### [Exercise details]
Copy out the material below line for line without changing anything, and leave out the pictures.

### [Stored data]
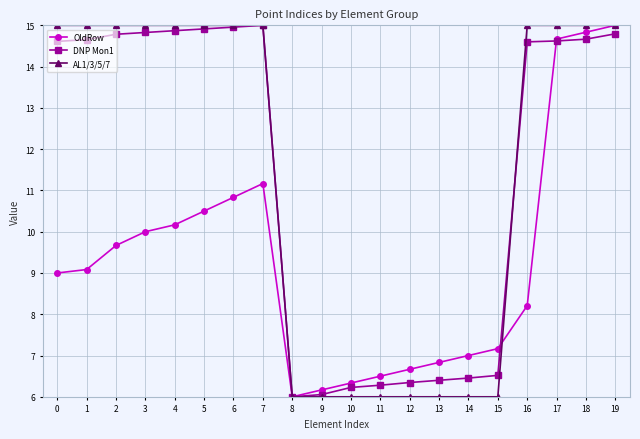

Which series ends up on top after the final intersection of AL1/3/5/7 and DNP Mon1?

AL1/3/5/7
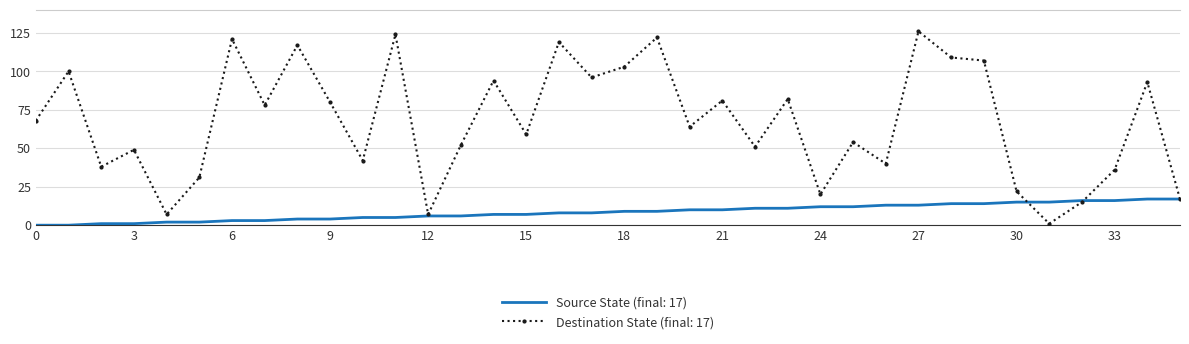

At how many categories does at least one series exceed 123?

2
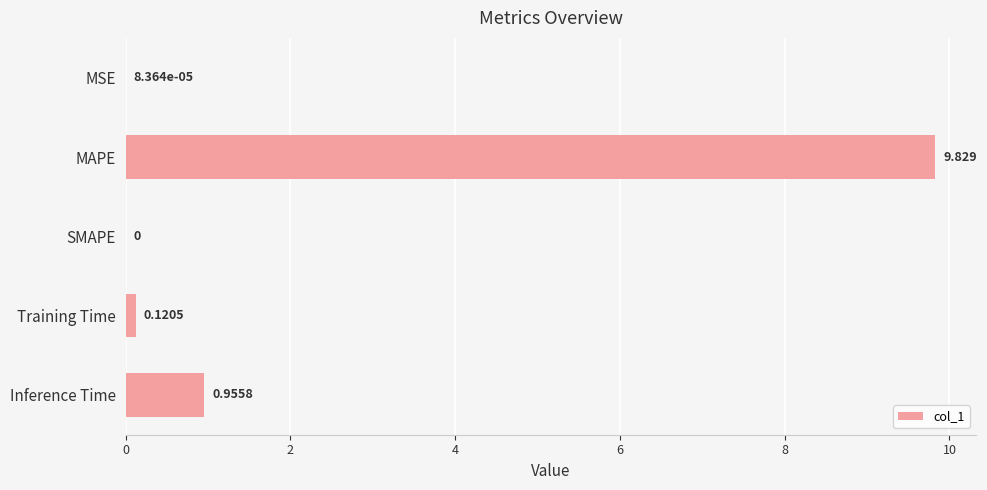

What is the greatest value displayed?

9.8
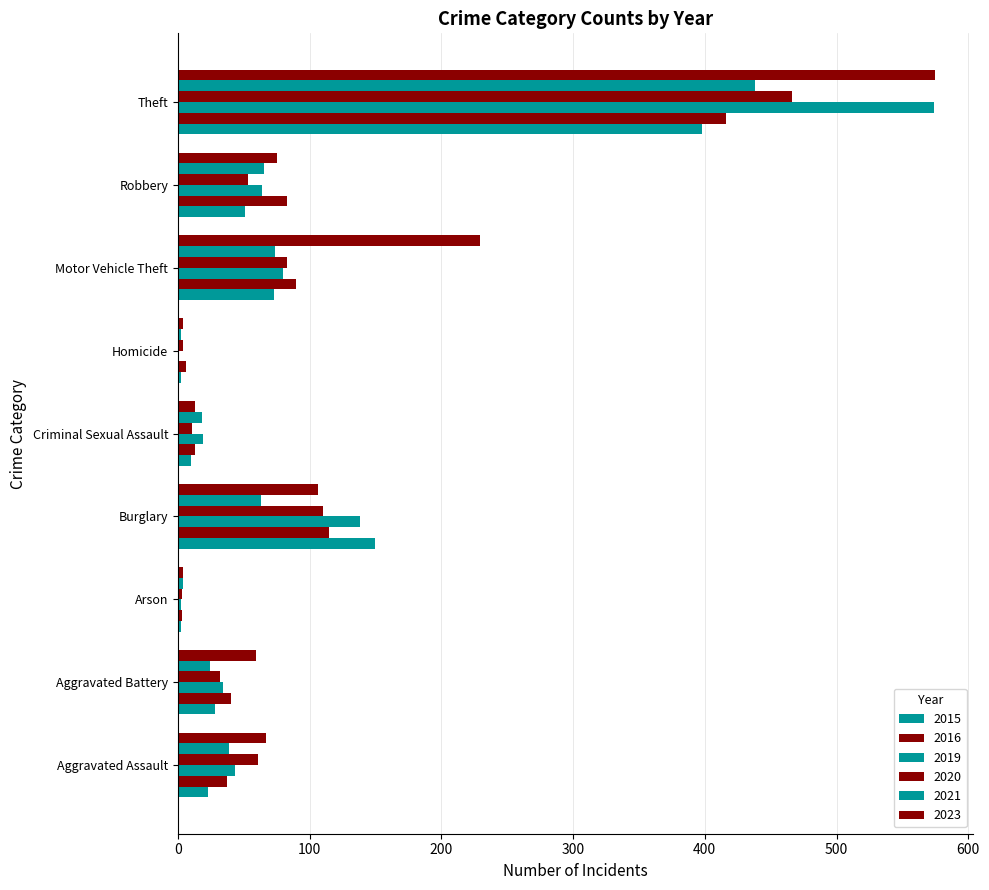

At Theft, list the series in order from smallest to largest.

2015, 2016, 2021, 2020, 2019, 2023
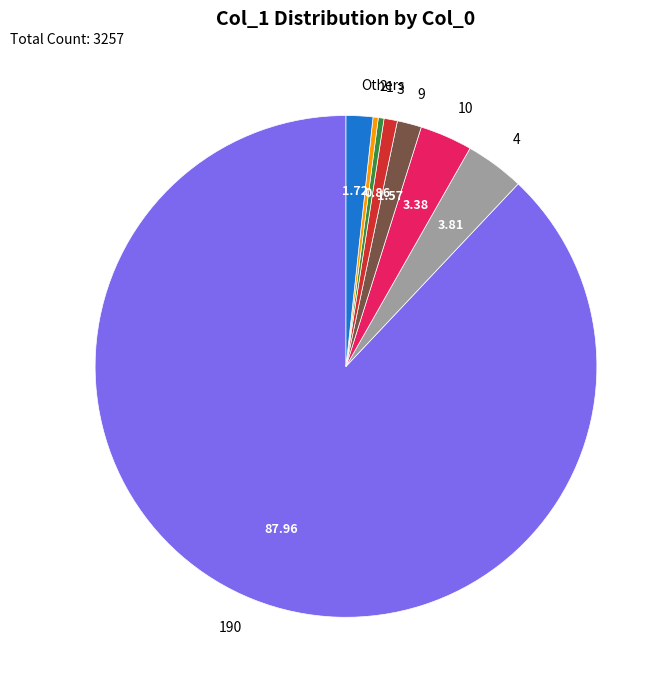

Is the sum of Others and 9 greater than half?

No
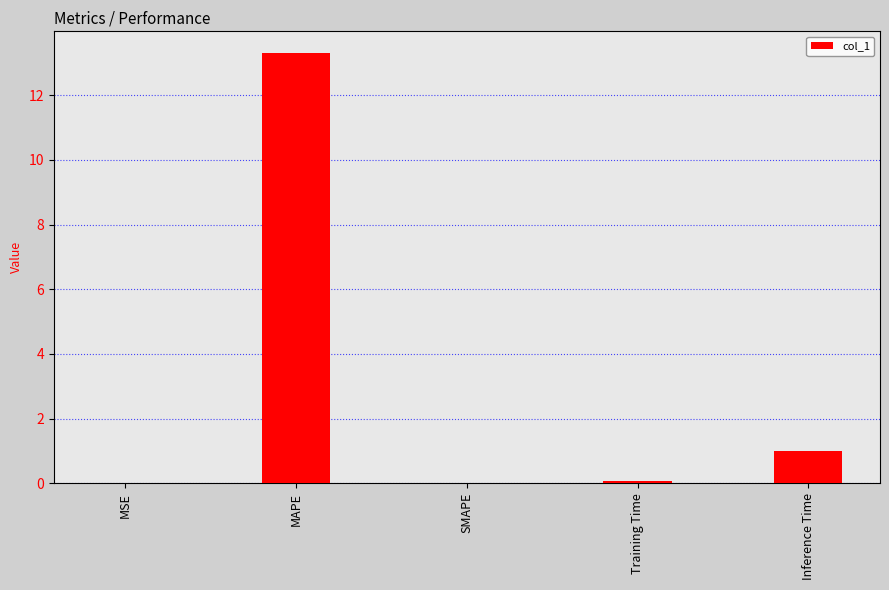

What is the greatest value displayed?

13.3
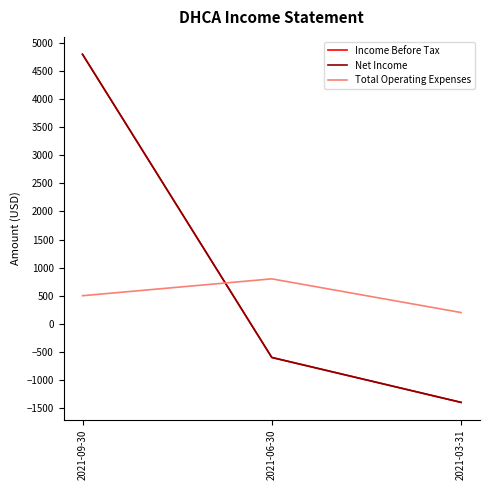

Read the Income Before Tax value at 2021-06-30, to the nearest 50.

-600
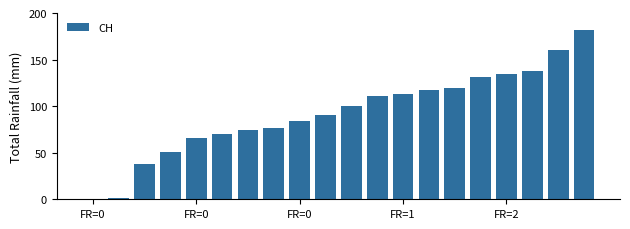

Reading left to right, list all the values displayed in this chart.

0	1	38	51	66	70	74	76	84	91	100	111	113	117	119	131	135	138	160	182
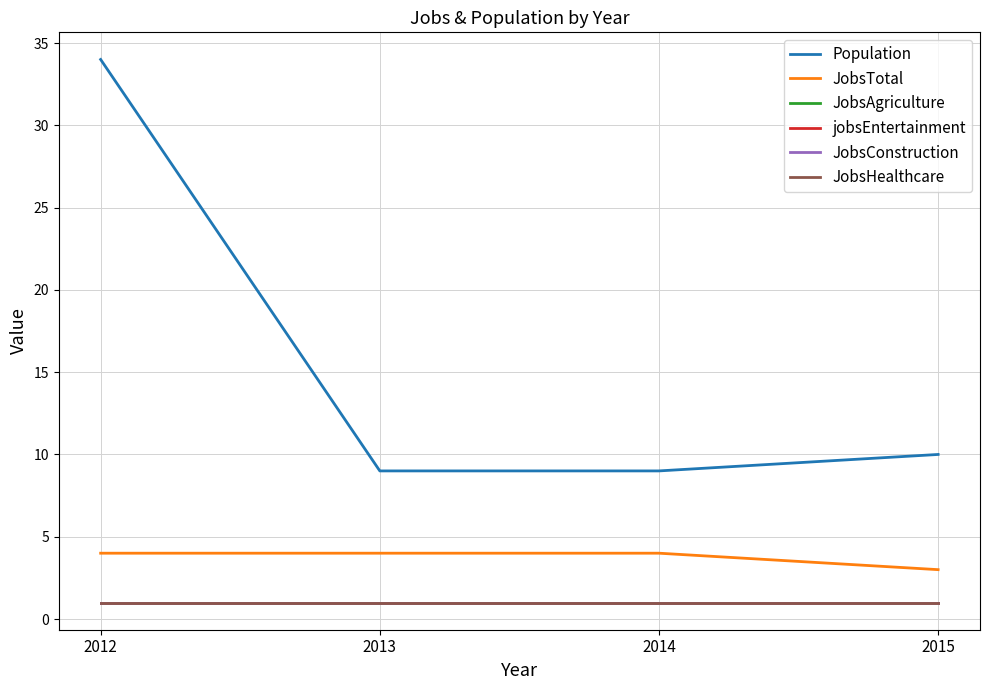

Is this an area chart (filled region under the line)?

No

### [Answer area]
Which series ends up on top after the final intersection of AL1/3/5/7 and DNP Mon1?

AL1/3/5/7

At how many categories does at least one series exceed 123?

2

What is the greatest value displayed?

9.8

At Theft, list the series in order from smallest to largest.

2015, 2016, 2021, 2020, 2019, 2023

Is the sum of Others and 9 greater than half?

No

What is the greatest value displayed?

13.3

Read the Income Before Tax value at 2021-06-30, to the nearest 50.

-600

Reading left to right, list all the values displayed in this chart.

0	1	38	51	66	70	74	76	84	91	100	111	113	117	119	131	135	138	160	182

Is this an area chart (filled region under the line)?

No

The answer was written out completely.